Page 219 - Clinical relevance of current materials for cranial implants
P. 219
Om te inventariseren wat de risico’s zijn op het falen van autologe botlappen, werd een retrospectieve studie uitgevoerd in twee centra (hoofdstuk 3). De geïncludeerde patiënten (n=254) ondergingen een unilaterale decompressieve craniëctomie en in een tweede chirurgische interventie werd de autologe botlap teruggeplaatst. Bij 52 (20.5%) patiënten werd de autologe botlap verwijderd, bij 24 (9.4%) vanwege infectie en bij 23 (9.1%) vanwege resorptie. Mogelijke risicofactoren die geleid hebben tot verwijdering van de autologe botlap waren de opnameduur in het ziekenhuis na de decompressieve craniëctomie, de tijd tussen de decompressieve craniëctomie en het terugplaatsen van de autologe botlap en de follow-up duur na het terugplaatsen van de autologe botlap. Patiënten bij wie de autologe botlap moest worden verwijderd vanwege infectie hadden vaker een neoplasma (29.2% versus 7.8%) en deze patiënten zijn na de craniëctomie langer in het ziekenhuis opgenomen geweest (54 dagen versus 28 dagen). Verwijdering van de autologe botlap vanwege resorptie bleek geassocieerd met een jongere leeftijd (35 jaar versus 43 jaar), een grotere omtrek van het craniaal defect (39 cm versus 37cm) en een langere follow-up na de cranioplastiek (44 maanden versus 14 maanden).

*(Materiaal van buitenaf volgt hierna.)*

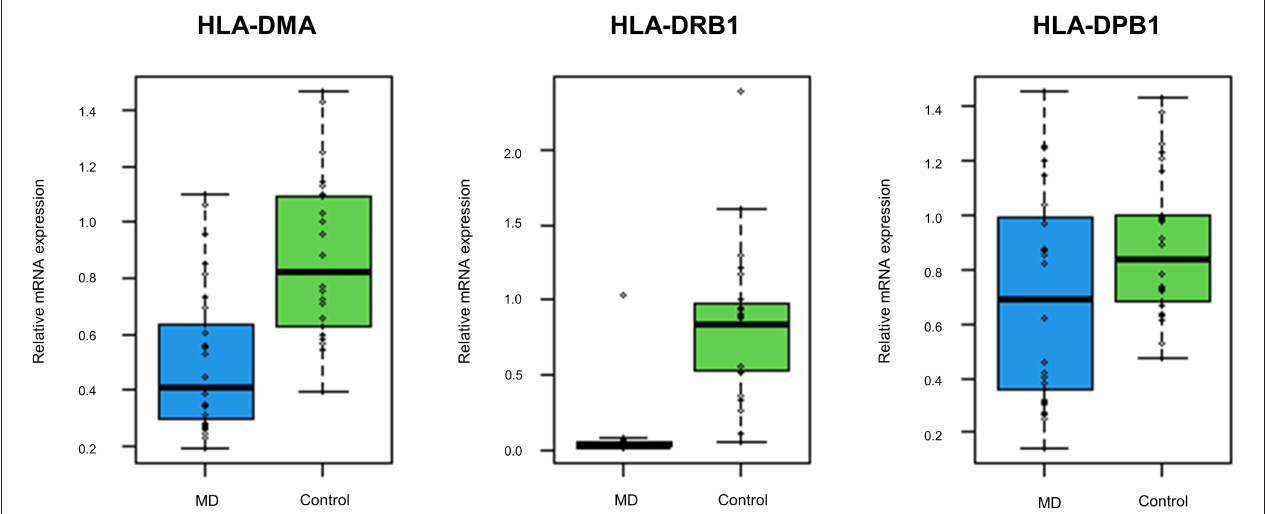
FIGURE 3 | The expression levels of the top three downregulated differentially expressed genes (DEGs) associated with the MHC protein complex using quantitative reverse transcription-polymerase chain reaction (qRT-PCR). Compared with normal controls, the mRNA expression levels of human leukocyte antigen (HLA)-DMA, HLA-DRB1, and HLA-DPB1 are significantly decreased in 30 validation cohort with the MD ( p < 0.001, p < 0.001, and p = 0.026, respectively).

In hoofdstuk 4 is een PMMA (CMW-3®) cranioplastiek geëvalueerd die na 15 jaar in de schedel alsnog verwijderd moest worden vanwege neurologische klachten. Deze zijn naar alle waarschijnlijkheid ontstaan vanwege een breuk in het implantaat. Er werd een gel-permeatie chromatografie (GPC) uitgevoerd, een micro-CT werd vervaardigd en de buigsterkte werd gemeten. De fractuur zelf werd geanalyseerd door middel van een eindige element analyse. Hieruit bleek dat zowel het ontwerp van het implantaat als de productie van de PMMA cranioplastiek belangrijke factoren zijn betreffende de mechanische eigenschappen.
In hoofdstuk 5 werden 38 patiënten geïncludeerd die in totaal 40 patiënt-specifieke cranioplastieken ondergingen van poly (ether ether ketone) (PEEK) in twee verschillende centra. De patiënt- en chirurgische karakteristieken, alsmede de risicofactoren voor het ontwikkelen van complicaties na een PEEK cranioplastiek werden in kaart gebracht. In totaal werden 11 (27.5%) complicaties genoteerd waarvan 10 (25%) cranioplastieken werden verwijderd. Vijf (12,5%) patiënten hadden een infectie, 3 (7.5%) een hematoom, 1 (2,5%) een liquorlekkage en 1 (2,5%) patiënt had een wondprobleem. Van de 5 cranioplastieken met een infectie zijn er 3 cranioplastieken opnieuw gesteriliseerd en teruggeplaatst met 100% succes. Er werden geen significante predictiefactoren gevonden voor het falen van PEEK patiënt-specifieke cranioplastieken.